**Data to use**
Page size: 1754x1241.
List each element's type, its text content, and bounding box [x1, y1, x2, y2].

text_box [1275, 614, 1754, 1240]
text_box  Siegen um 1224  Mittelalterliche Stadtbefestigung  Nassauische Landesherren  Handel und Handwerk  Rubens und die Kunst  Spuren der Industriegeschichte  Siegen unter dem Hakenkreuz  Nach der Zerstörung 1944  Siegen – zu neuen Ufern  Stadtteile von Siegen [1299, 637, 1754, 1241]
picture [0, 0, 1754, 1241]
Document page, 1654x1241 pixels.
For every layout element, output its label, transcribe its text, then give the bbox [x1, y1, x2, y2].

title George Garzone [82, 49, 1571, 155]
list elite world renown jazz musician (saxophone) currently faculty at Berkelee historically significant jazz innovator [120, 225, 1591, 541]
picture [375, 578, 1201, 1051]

**Required work**
Copy all of the data above word for word, keeping each line in its original order and form.

**Final result**
Page size: 1754x1241.
List each element's type, its text content, and bounding box [x1, y1, x2, y2].

text_box [1275, 614, 1754, 1240]
text_box  Siegen um 1224  Mittelalterliche Stadtbefestigung  Nassauische Landesherren  Handel und Handwerk  Rubens und die Kunst  Spuren der Industriegeschichte  Siegen unter dem Hakenkreuz  Nach der Zerstörung 1944  Siegen – zu neuen Ufern  Stadtteile von Siegen [1299, 637, 1754, 1241]
picture [0, 0, 1754, 1241]
Document page, 1654x1241 pixels.
For every layout element, output its label, transcribe its text, then give the bbox [x1, y1, x2, y2].

title George Garzone [82, 49, 1571, 155]
list elite world renown jazz musician (saxophone) currently faculty at Berkelee historically significant jazz innovator [120, 225, 1591, 541]
picture [375, 578, 1201, 1051]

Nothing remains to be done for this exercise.